Approfittando dei guai della famiglia dei Montefeltro, Rimini tentò ancora di portare con la forza San Marino sotto il suo dominio, senza però riuscirvi. Il 2 ottobre del 1322 si giunse a una pacificazione e vennero stipulati patti tra Rimini e San Marino, patti molto amichevoli e vantaggiosi per i Sammarinesi, segno certo della volontà dei Malatesta di mantenere buoni rapporti con confinanti all’epoca agguerriti e dunque temibili. In cambio della sua amicizia Rimini chiedeva però che San Marino non desse più rifugio ai suoi nemici ed ai nemici della Chiesa. Pretendeva cioè l'abbandono di quella politica filoghibellina e filomontefeltrana tenuta fino ad allora, e come conseguenza il ritorno ad un'alleanza con i guelfi, eventualmente contro i ghibellini ed i Montefeltro.

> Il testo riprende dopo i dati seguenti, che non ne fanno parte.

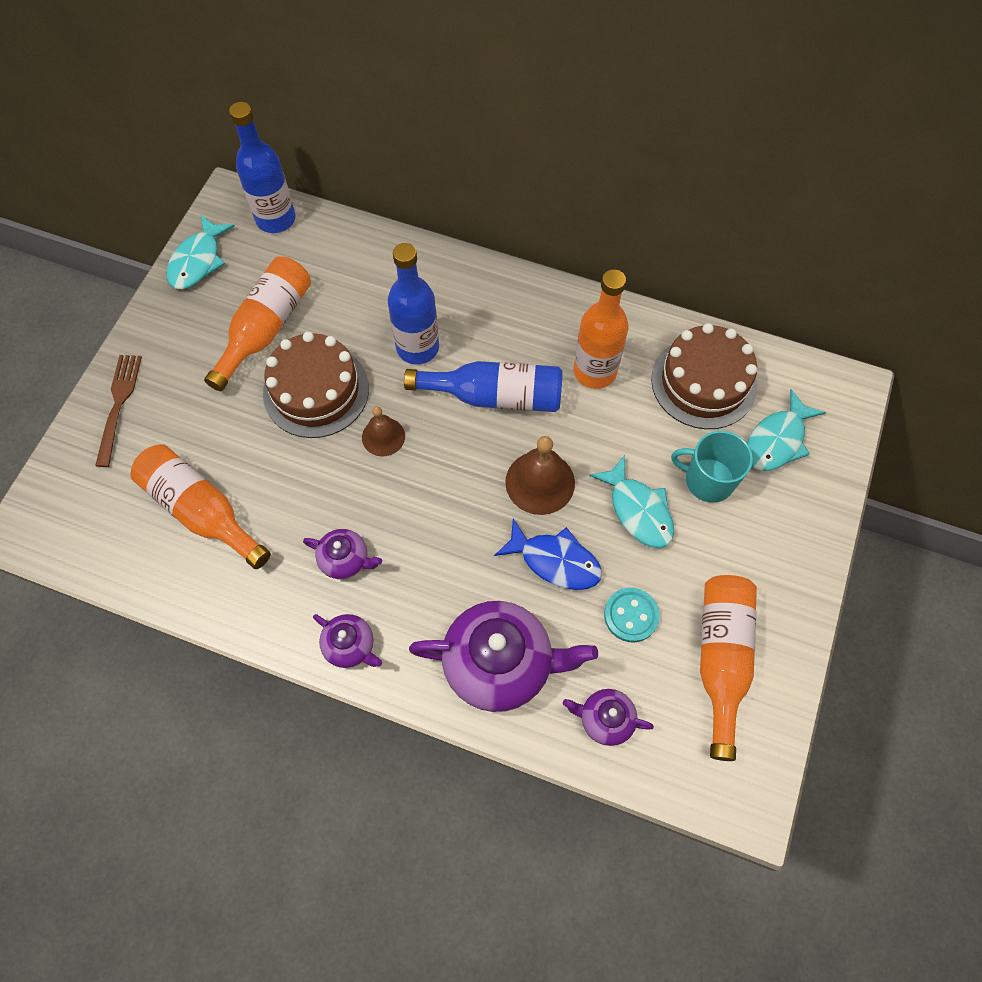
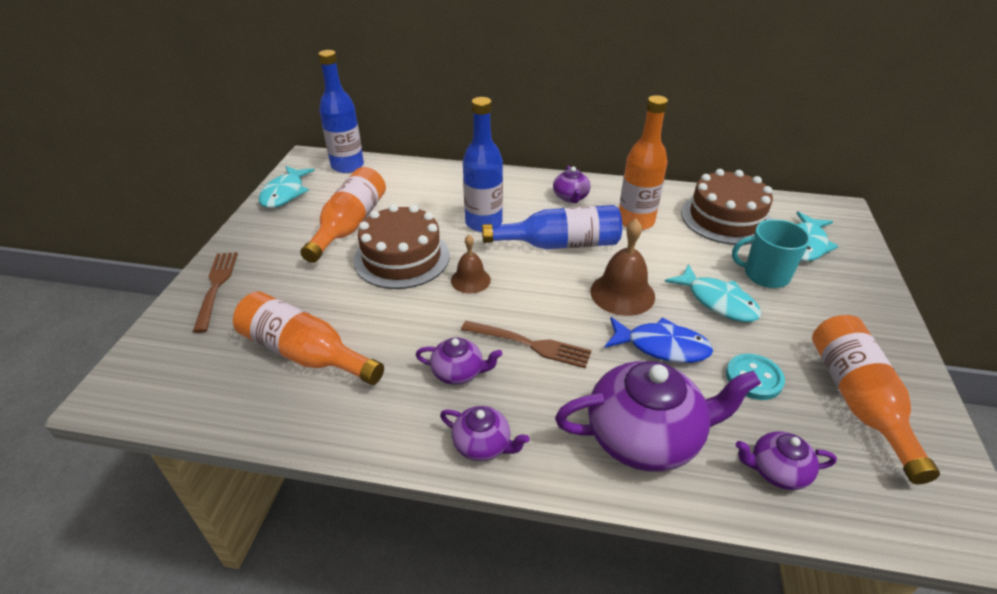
camera: 10 degrees left, 25 degrees down
(423, 536) = (530, 344): none -> brown fork
(531, 317) = (570, 197): none -> purple teapot

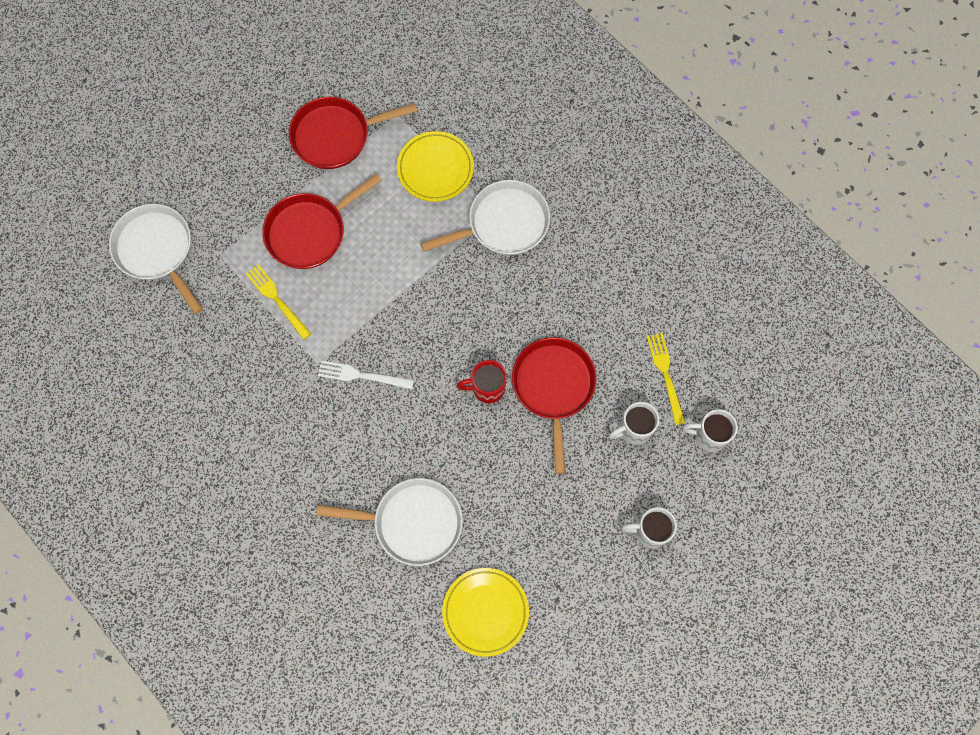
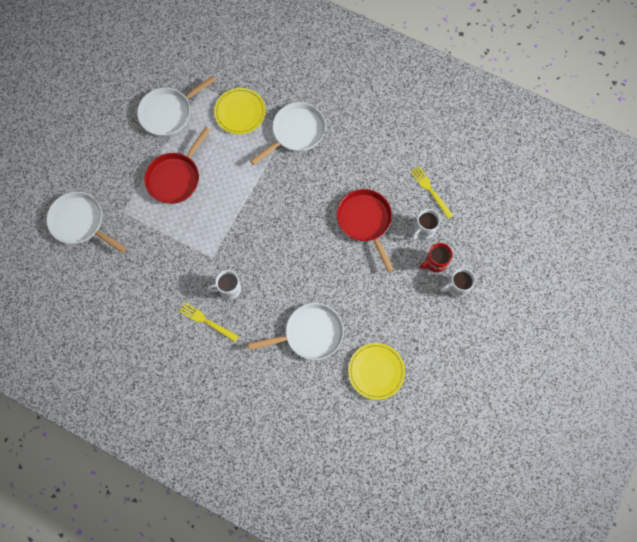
camera: 20 degrees left, 0 degrees up
(277, 299) = (171, 227): yellow fork -> yellow fork (206, 321)
(336, 136) = (168, 113): red pan -> white pan
(362, 375) = (243, 255): white fork -> none
(487, 388) = (324, 236): red mug -> red mug (435, 263)
(709, 436) = (470, 218): white mug -> white mug (229, 289)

Non sappiamo che esiti immediati abbia dato questa pace; probabilmente pochi visto che nel 1324 si sentì il bisogno di sottoscrivere un altro trattato di pace.

E' probabile che negli stessi anni Rimini continuasse ancora nella sua opera diretta a togliere San Marino dalle mani del vescovo del Montefeltro; tuttavia nel 1325 il Rettore di Romagna giunse alla conclusione che era preferibile non consegnare un luogo così strategicamente importante ai Malatesta, ma di lasciarlo sotto la formale tutela e autorità della chiesa di Montefeltro.

In definitiva possiamo senz'altro asserire che l'affermarsi di due potenti signorie tra loro in lotta ai confini sammarinesi ha permesso al comune di San Marino d'impostare un intelligente gioco basato sul mantenimento di un equilibrio politico tra le parti che piano piano gli ha consentito di godere di una relativa indipendenza verso entrambi, anche se occorre dire che Urbino ha per secoli esercitato un peso molto maggiore di Rimini sulle direttive politiche sammarinesi.

Negli anni successivi il comune sammarinese visse un periodo di relativa tranquillità, e poté impegnarsi maggiormente a definire meglio con le comunità limitrofe i suoi confini, e ad integrare e aggiornare i suoi statuti.